Pendant ce premier centenaire, le Parc national des Virunga a su préserver la plupart de ses espèces, dont environ 350 gorilles de montages sauvages, son espèce phare, se félicite Emmanuel D’Emeraude, directeur provincial de l’Institut congolais pour la conservation de la nature (ICCN) au Nord-Kivu. Il déplore cependant d’énormes défis que le PNVi connait depuis sa création.
“Ce sont nos collègues qui ont versé leur sang pour assurer cette réalisation. Tout comme c’est le parc le plus important du monde, c’est aussi le parc qui a connu le plus grand sacrifice au monde. Cette journée, c’est pour célébrer le passé, c’est également s’exprimer sur l’avenir, de voir ce parc comme un symbole de construction, de résilience et de vision d’avenir”, a-t-il déclaré.

Le gouverneur du Nord-Kivu qui a lancé officiellement les activités du centenaire de ce patrimoine mondial a plaidé pour la mise en place des mécanismes innovants pour sécuriser le PNVi contre les menaces des groupes armés qui en font un lieu de retranchement. Le général major Somo Évariste évoque la nécessité d’aborder conflits entre PNVi-riverains durant cette année.

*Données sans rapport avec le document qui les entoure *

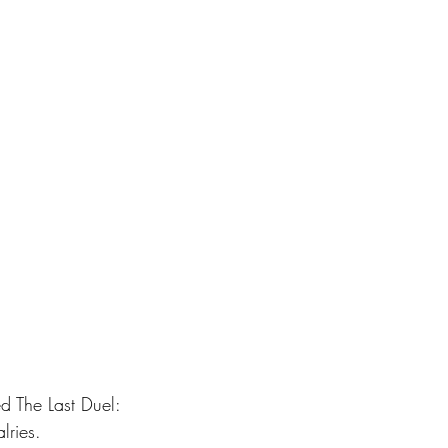
 The Last Duel: 
lries.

“Jalouse de son potentiel touristique, elle s’adonne méchamment à sa destruction et au pillage de ses ressources naturelles. J’en appelle à des mécanismes internationaux innovants et spéciaux, au-delà de ceux qui existent, pour rendre ce sanctuaire inviolable en prenant de fortes mesures dissuasives contre toute entité qui y mène des guerres inutiles ainsi que d’autres activités illégales à répétition. Des pressions démographiques, foncières et des exploitations illégales persistent aussi. Un débat existe dans ce domaine autour de Mayangose, par exemple. Des conflits ouverts, PNVi et riverains s’observent et il est nécessaire de les aborder courageusement durant cette année du centenaire”, a-t-il exhorté.
Établie sur une superficie de 7.900 km², une importante partie du Parc national des Virunga (PNVi) n’est pas entièrement protégée, car envahie par des groupes rebelles qui y mènent des activités anthropiques, s’inquiète l’ICCN.